Above is a graph from a relatively old paper that investigated the relationship between quality and price in an example garment – in this case, the research looked at women’s blazers. One hundred and nineteen blazers were assessed in terms of quality by two experts: one a university faculty member who taught textile science and the other a university class instructor who was previously a buyer for a department store and who taught clothing construction. Quality is on the x-axis and price is on the y-axis, with each dot-point representing a particular blazer. What you can see is nothing terribly surprising – there’s some sort of vague positive relationship between quality and price, so quality kind of goes up as price goes up, but it’s not a neat relationship. It’s quite noisy, really. And keep in mind this graph is from 1989, so clothing quality might have changed quite a bit relative to price over the past 23 years, with advancements in manufacturing techniques, the advent of fast fashion, developments in textile production, changes in brands and markets and profit expectations; all those sorts of things.

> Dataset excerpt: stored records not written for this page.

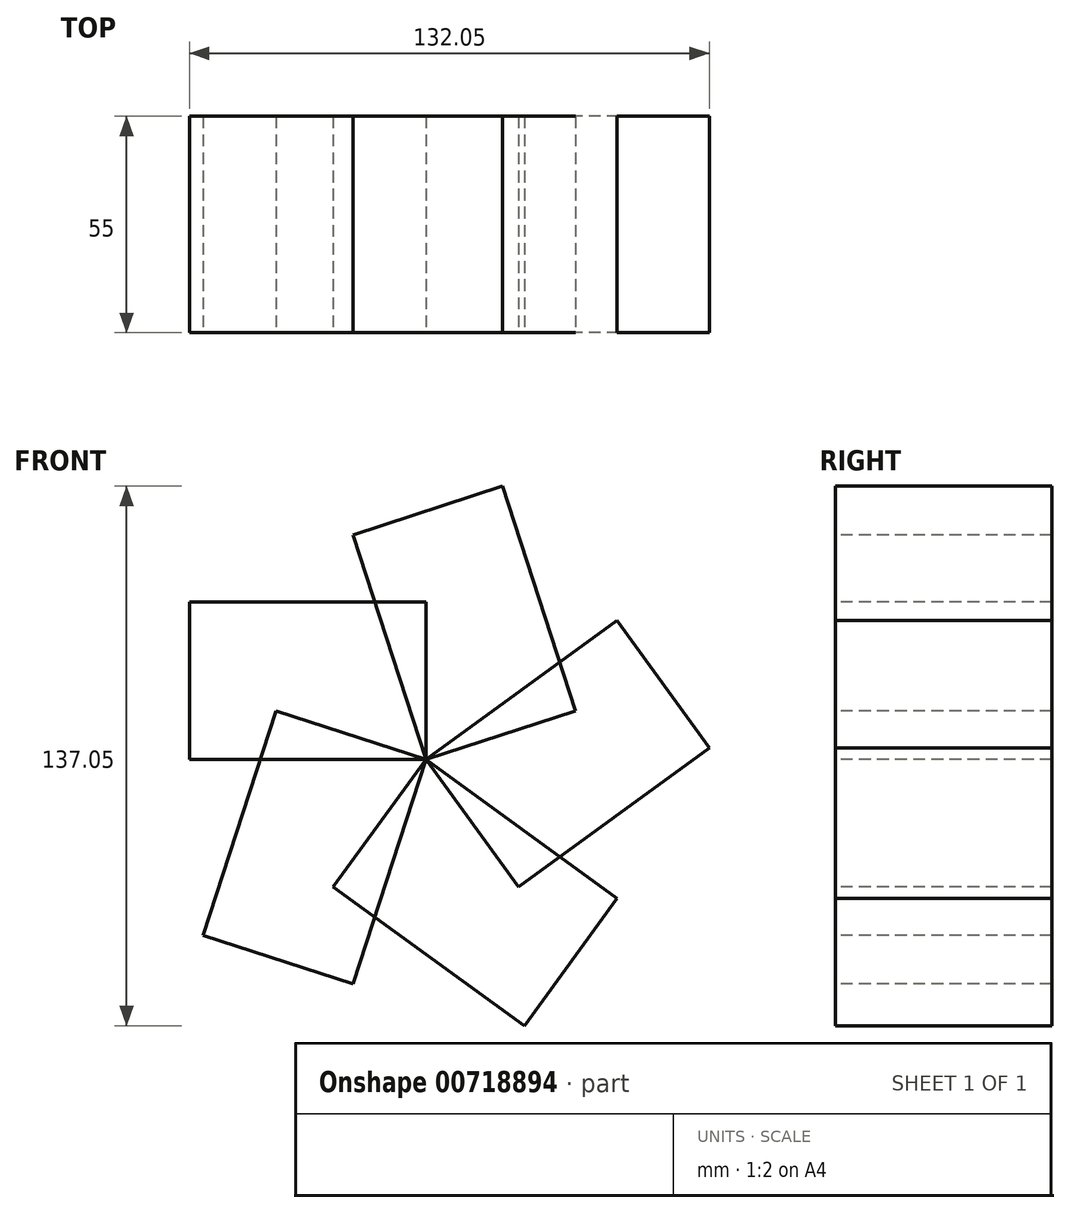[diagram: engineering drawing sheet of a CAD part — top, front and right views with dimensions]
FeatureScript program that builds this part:
annotation { "Feature Type Name" : "Feature", "Feature Type Description" : "" }
export const myFeature = defineFeature(function(context is Context, id is Id, definition is map)
    precondition{}
    {
        {
            var Q0;
            Q0=qCreatedBy(makeId("Top.planeOp"),FACE);
            var sketch = newSketch(context, id + "F0", { "sketchPlane" : qUnion([Q0])});
            skLineSegment(sketch, "E0.bottom", {"start": v(-60, 55) * mm, "end": v(0, 55) * mm});
            skLineSegment(sketch, "E0.top", {"start": v(-60, 0) * mm, "end": v(0, 0) * mm});
            skLineSegment(sketch, "E0.left", {"start": v(-60, 55) * mm, "end": v(-60, 0) * mm});
            skLineSegment(sketch, "E0.right", {"start": v(0, 55) * mm, "end": v(0, 0) * mm});
            skSolve(sketch);
        }
        {
            var Q0;
            Q0 = qSketchRegion(id + "F0", true);
            extrude(context, id + "F1", {"entities" : qUnion([Q0]), "depth" : 40 * mm, "offsetDistance" : 25 * mm});
        }
        {
            var Q0;
            Q0=makeQuery(id+"F1.opExtrude","SWEPT_BODY",BODY,{"disambiguationData":[OSD([sQuery(id+"F0.wireOp",EDGE,"E0.bottom"),sQuery(id+"F0.wireOp",EDGE,"E0.top"),sQuery(id+"F0.wireOp",EDGE,"E0.left"),sQuery(id+"F0.wireOp",EDGE,"E0.right")])]});
            var Q1;
            Q1=makeQuery(id+"F1.opExtrude","CAP_EDGE",EDGE,{"disambiguationData":[OSD([sQuery(id+"F0.wireOp",EDGE,"E0.right")])],"isStart":true});
            circularPattern(context, id + "F2", {"entities" : qUnion([Q0]), "axis" : qUnion([Q1]), "angle" : 360 * degree, "instanceCount" : 5, "equalSpace" : true});
        }
    });
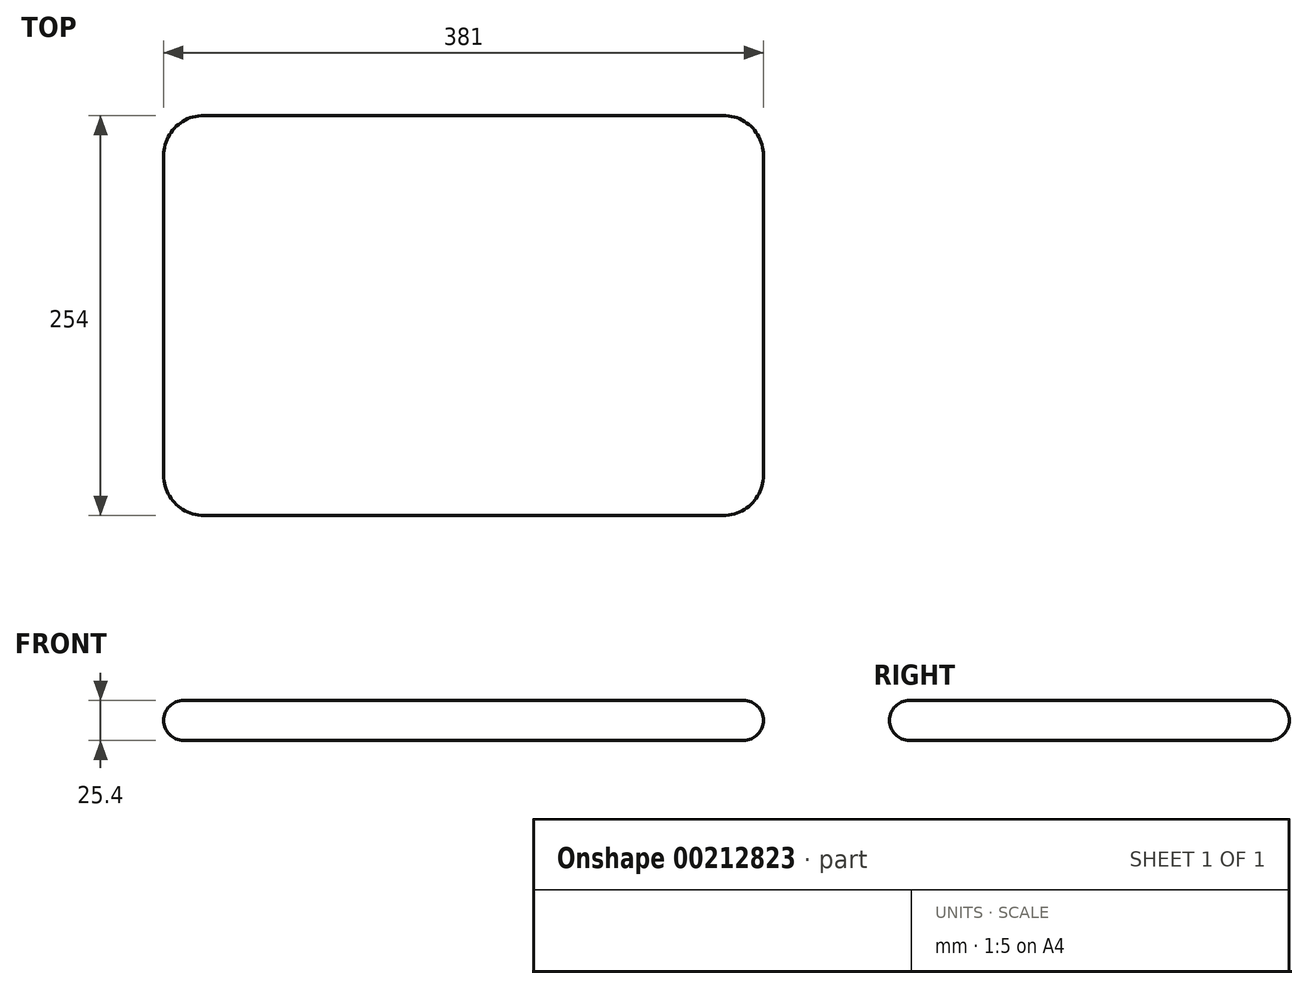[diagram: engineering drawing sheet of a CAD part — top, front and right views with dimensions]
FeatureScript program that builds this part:
annotation { "Feature Type Name" : "Feature", "Feature Type Description" : "" }
export const myFeature = defineFeature(function(context is Context, id is Id, definition is map)
    precondition{}
    {
        {
            var Q0;
            Q0=qCreatedBy(makeId("Top.planeOp"),FACE);
            var sketch = newSketch(context, id + "F0", { "sketchPlane" : qUnion([Q0])});
            skLineSegment(sketch, "E0.bottom", {"start": v(-165.1, 127) * mm, "end": v(165.1, 127) * mm});
            skLineSegment(sketch, "E0.top", {"start": v(-165.1, -127) * mm, "end": v(165.1, -127) * mm});
            skLineSegment(sketch, "E0.left", {"start": v(-190.5, 101.6) * mm, "end": v(-190.5, -101.6) * mm});
            skLineSegment(sketch, "E0.right", {"start": v(190.5, 101.6) * mm, "end": v(190.5, -101.6) * mm});
            skPoint(sketch, "E0.middle", {"position": v(0, 0) * mm});
            skPoint(sketch, "E1.visualSharp", {"position": v(-190.5, 127) * mm});
            skArc(sketch, "E1.filletArc", {"start": v(-165.1, 127) * mm, "mid": v(-183.06, 119.56) * mm, "end": v(-190.5, 101.6) * mm});
            skPoint(sketch, "E2.visualSharp", {"position": v(-190.5, -127) * mm});
            skArc(sketch, "E2.filletArc", {"start": v(-190.5, -101.6) * mm, "mid": v(-183.06, -119.56) * mm, "end": v(-165.1, -127) * mm});
            skPoint(sketch, "E3.visualSharp", {"position": v(190.5, -127) * mm});
            skArc(sketch, "E3.filletArc", {"start": v(165.1, -127) * mm, "mid": v(183.06, -119.56) * mm, "end": v(190.5, -101.6) * mm});
            skPoint(sketch, "E4.visualSharp", {"position": v(190.5, 127) * mm});
            skArc(sketch, "E4.filletArc", {"start": v(190.5, 101.6) * mm, "mid": v(183.06, 119.56) * mm, "end": v(165.1, 127) * mm});
            skSolve(sketch);
        }
        {
            var Q0;
            Q0=makeQuery(id+"F0.imprint","IMPRINT",FACE,{"disambiguationData":[TD([[makeQuery(id+"F0.imprint","IMPRINT",EDGE,{"derivedFrom":sQuery(id+"F0.wireOp",EDGE,"E0.bottom")}),-1.0]])]});
            extrude(context, id + "F1", {"entities" : qUnion([Q0]), "endBound" : BoundingType.SYMMETRIC, "depth" : 25.4 * mm});
        }
        {
            var Q0;
            Q0=makeQuery(id+"F1.opExtrude","CAP_FACE",FACE,{"disambiguationData":[OSD([sQuery(id+"F0.wireOp",EDGE,"E0.bottom"),sQuery(id+"F0.wireOp",EDGE,"E0.top"),sQuery(id+"F0.wireOp",EDGE,"E0.left"),sQuery(id+"F0.wireOp",EDGE,"E0.right"),sQuery(id+"F0.wireOp",EDGE,"E1.filletArc"),sQuery(id+"F0.wireOp",EDGE,"E2.filletArc"),sQuery(id+"F0.wireOp",EDGE,"E3.filletArc"),sQuery(id+"F0.wireOp",EDGE,"E4.filletArc")])],"isStart":false});
            var Q1;
            Q1=makeQuery(id+"F1.opExtrude","CAP_FACE",FACE,{"disambiguationData":[OSD([sQuery(id+"F0.wireOp",EDGE,"E0.bottom"),sQuery(id+"F0.wireOp",EDGE,"E0.top"),sQuery(id+"F0.wireOp",EDGE,"E0.left"),sQuery(id+"F0.wireOp",EDGE,"E0.right"),sQuery(id+"F0.wireOp",EDGE,"E1.filletArc"),sQuery(id+"F0.wireOp",EDGE,"E2.filletArc"),sQuery(id+"F0.wireOp",EDGE,"E3.filletArc"),sQuery(id+"F0.wireOp",EDGE,"E4.filletArc")])],"isStart":true});
            fillet(context, id + "F2", {"entities" : qUnion([Q0, Q1]), "radius" : 12.7 * mm, "tangentPropagation" : true, "allowEdgeOverflow" : false});
        }
    });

Whatever changes have occurred since that graph was published, it’s likely still safe to say that we’re probably on the money (or not, literally speaking) when we think that price is not necessarily an accurate indicator of quality.
But what do we use as indicators of quality? In fact, what are we even looking for when we search for quality?
We kind of all have a vague notion of what we mean when we say that we want to buy good quality garments – it means we want the garments to stay in good condition for a decently long period of time, to not have issues or wear out or fall apart to any significant extent. That’s all well and good, but that’s the sort of quality that you can only measure once you’ve already purchased and worn the garment. It’s easy to judge an item’s quality in retrospect (“Well, it was good quality, because it lasted really well!”) but it’s much much harder to judge an item’s quality in advance and get a good idea of how it will hold up in the future (“Oh this garment is good quality, so it will definitely last well!”). That is, it’s harder for people with little or no experience or training in garment construction and manufacture.
There are all sorts of information cues we can use to evaluate the quality of a garment, from intrinsic cues (e.g. fabric fibre content, seam type) and extrinsic cues (e.g. brand name, price) to aesthetic cues (e.g. colour, fit) and performance cues (r.g. durability, care instructions). The interesting thing to consider is: which cues are important to a person who has limited knowledge of garment construction and manufacture, and which cues become or remain important after that person has extensively learnt about garment construction and manufacture? What are naïve people getting right (if anything), and what things would be more important to them if they had a more extensive understanding of what genuinely makes a good quality item of clothing?
Some research has looked into exactly that. The study looked at the effect of knowledge on the types of information cues used to evaluate the quality of clothing. Sixty-five students were surveyed regarding which cues they considered most important in judging the quality of a garment. These 65 students had something in common: they were all enrolled in and about to start a 15-week course at university about the analysis of ready-to-wear clothing. Prior to starting their course, they were asked which cues were important, and then at the end of the course, they were asked the same again.
How did knowledge of clothing manufacture and construction change people’s ideas about which cues were important when judging the quality of clothes?
Cues that became quite a bit more important to more people after improved knowledge of garment construction and manufacture:
- Fibre content of fabric
- Interfacings
- Length of stitch
- Patterns (e.g. stripes, plaid) matched
- Seam width
- No mismatched thread
- Type of fabric
- Type of seam
- Width of hem
Cues that became quite a bit less important to more people after improved knowledge of garment construction and manufacture:
- Brand
- Closures
- Colour
- How fashionable the garment is
- Fit
- How the fabric feels
- Price
- The store selling the garment
- Whether the style suits one’s figure
You have to be careful with the interpretation of these results, since it’s just about the relative change in ranking of the different cues – for example, “fit” may have dropped in the rankings of importance after the course compared to before, but it might still be towards the top of the rankings. Maybe it dropped from being the 2nd most important cue to being the 7th most important cue out of the 24 cues investigated, so while it did become less important, it’s still considered pretty important overall. All the same, this study shows how much your perspective can change when given adequate information, and at the very least, it certainly makes me aware of all the cues that might matter if only I knew.
This did make me figure something out, though: the sort of information you need to be able to evaluate quality can’t be accessed so easily, possibly because there’s so much of it. There aren’t many web guides to quality garment construction because there would be just so much information to cover. But if the internet doesn’t have the information, how about we go back in time and use something a bit more old-fashioned: textbooks. That would certainly be a convenient option for accessing this sort of information. Well, it would be a more convenient option if textbooks weren’t always so expensive, particularly since the one I’ve found that seems most relevant isn’t in any convenient library catalogues and isn’t priced any better than retail on eBay. But maybe spending a bit of money on an undoubtedly useful and highly informative textbook would be quite a wise investment.